I’m not sure whether Bennett enrolled at UGA last June or waited until the fall semester, but that may have factored in his decision to go the junior college route. But the bottom line is this: There are no rules that prevent other teams from recruiting your walk-on players, as long as they go through the proper channels. Walk-ons don’t sign any sort of binding paperwork. They’re coming to your school and joining your football program voluntarily. As a result, there are no restrictions on their “recruitability.” Now that Bennett has publicly declared his intention to transfer, one can be fairly certain he is being contacted by quite a few programs interested in his services.

There’s one scenario that would have been fascinating to see play out. If you recall, Middle Tennessee State was one of about half-dozen college teams to offer Bennett a full scholarship coming out of Pierce County High School in Blackshear, Ga. Imagine if Bennett had decided now that he wanted to take up the Blue Raiders on that offer? That means he actually would be in the position to come to Sanford Stadium on Sept. 15 and start for the visiting team against Georgia and Jake Fromm or Justin Fields.

Alas, that was not the route Bennett chose to take. As detailed by DawgNation’s Jeff Sentell in his exclusive story on Bennett’s decision to transfer, the redshirt freshman has decided instead to go the junior college route, which makes a lot of sense. Bennett can go to a JUCO, get immediate playing time this fall, graduate with his associate’s degree in December and then pick from a number of options to join as an early enrollee in January. Whether that’s a major Power 5 team, FBS team or one of the lower divisions will likely be determined by how well he plays in junior college. Regardless, Bennett will be able to choose the program that offers him the best chance to play as soon as possible, which he has made clear is what he wants. You can’t fault the kid for the that.
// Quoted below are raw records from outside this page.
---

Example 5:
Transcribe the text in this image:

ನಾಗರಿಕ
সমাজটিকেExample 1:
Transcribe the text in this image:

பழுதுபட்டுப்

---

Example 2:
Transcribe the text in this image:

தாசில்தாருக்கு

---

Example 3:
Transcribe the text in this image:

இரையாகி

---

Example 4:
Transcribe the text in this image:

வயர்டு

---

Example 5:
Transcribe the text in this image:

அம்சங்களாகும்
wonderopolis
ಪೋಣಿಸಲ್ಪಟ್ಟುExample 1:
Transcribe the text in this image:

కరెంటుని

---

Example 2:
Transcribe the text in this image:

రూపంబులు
Meanwhile, down in Destin, Fla., at the SEC spring meetings this week, graduate transfers and intraconference transfers will be a major topic of discussion. Remember, Georgia was the school that sponsored legislation last year that would allow graduate transfers to be immediately eligible to play without applying for an exception, as the Bulldogs had to do with former Alabama player Maurice Smith in 2016. That proposal ultimately was tabled, but it certainly will be discussed further this week.
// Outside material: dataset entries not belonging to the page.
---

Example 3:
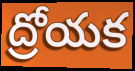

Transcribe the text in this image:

ద్రోయక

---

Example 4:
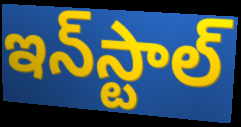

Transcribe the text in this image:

ఇన్‌స్టాల్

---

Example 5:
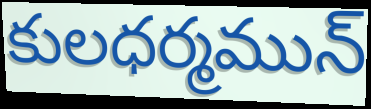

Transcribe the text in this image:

కులధర్మమున్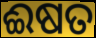
ଈଷତ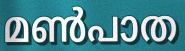
മൺപാത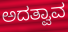
ಅದತ್ವಾವ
There’s another matter that could be even more pertinent to the Bulldogs and the SEC East this season. Florida is lobbying the league for immediate eligibility for wide receiver Van Jefferson, who transferred there from Ole Miss in the wake of the NCAA investigation of recruiting practices under former coach Hugh Freeze. The 6-foot-2, 195-pound redshirt sophomore — who was once a UGA commit —- caught 91 passes for 999 yards and 4 touchdowns for the Rebels the last two seasons. SEC and NCAA rules currently require Jefferson to sit out the 2018 season. If his appeal is successful, Georgia and everybody else the Gators play this season will have to face him this fall.

While Bulldogs fans wouldn’t like that, the general consensus in college athletics these days favors student-athletes being allowed more freedom of movement to find a college that meets their needs. This is especially true when football coaches can come and go at their leisure.
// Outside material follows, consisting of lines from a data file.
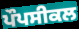
ਪੌਪਸੀਕਲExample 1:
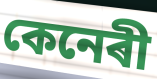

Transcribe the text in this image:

কেনেৰী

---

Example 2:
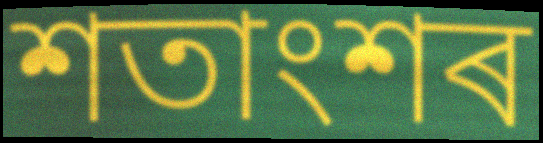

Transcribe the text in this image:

শতাংশৰ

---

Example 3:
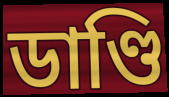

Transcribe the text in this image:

ডাণ্ডি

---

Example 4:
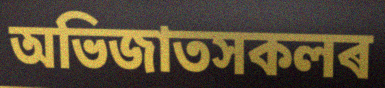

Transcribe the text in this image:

অভিজাতসকলৰ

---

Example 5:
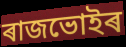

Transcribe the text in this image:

ৰাজভোইৰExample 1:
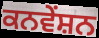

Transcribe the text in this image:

ਕਨਵੇਂਸ਼ਨ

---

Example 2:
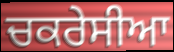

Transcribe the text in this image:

ਚਕਰੇਸੀਆ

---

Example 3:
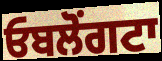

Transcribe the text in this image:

ਓਬਲੋਂਗਟਾ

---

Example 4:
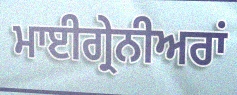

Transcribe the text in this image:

ਮਾਈਗ੍ਰੇਨੀਅਰਾਂ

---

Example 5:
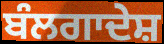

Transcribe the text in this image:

ਬੰਲਗਾਦੇਸ਼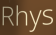
Rhys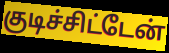
குடிச்சிட்டேன்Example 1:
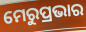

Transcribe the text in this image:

ମେରୁପ୍ରଭାର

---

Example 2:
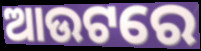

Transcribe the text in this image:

ଆଉଟରେ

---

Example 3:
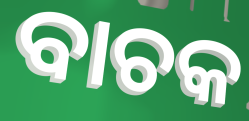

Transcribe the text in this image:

ବାଚକ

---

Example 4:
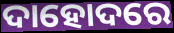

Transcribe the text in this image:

ଦାହୋଦରେ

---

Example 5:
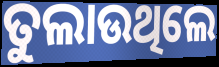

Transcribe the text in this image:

ତୁଲାଉଥିଲେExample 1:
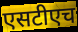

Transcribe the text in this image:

एसटीएच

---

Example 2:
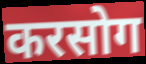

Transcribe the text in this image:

करसोग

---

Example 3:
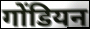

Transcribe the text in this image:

गोंडियन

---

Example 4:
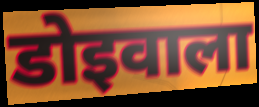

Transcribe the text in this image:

डोइवाला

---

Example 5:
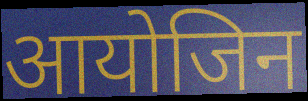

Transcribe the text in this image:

आयोजिन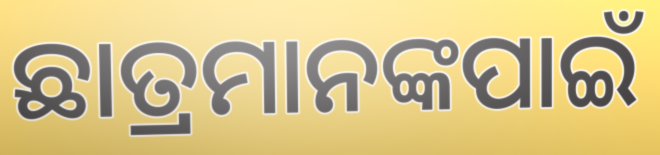
ଛାତ୍ରମାନଙ୍କପାଇଁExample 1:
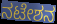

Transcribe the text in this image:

ನಟೇಶನ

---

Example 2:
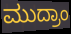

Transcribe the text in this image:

As long as an athlete remains a walk-on, he or she can come and go and are free to talk with as many schools as they like. Stetson Bennett is enjoying that process right now. According to Sentell, who talked with Bennett at length, his most likely destination is Mississippi Gulf Coast Community College in Perkinston, Miss., or Jones County Junior College in Ellisville, Miss.

Best of luck to that young man as he pursues his dream of being a starting quarterback in college.

Thanks for sending in your question.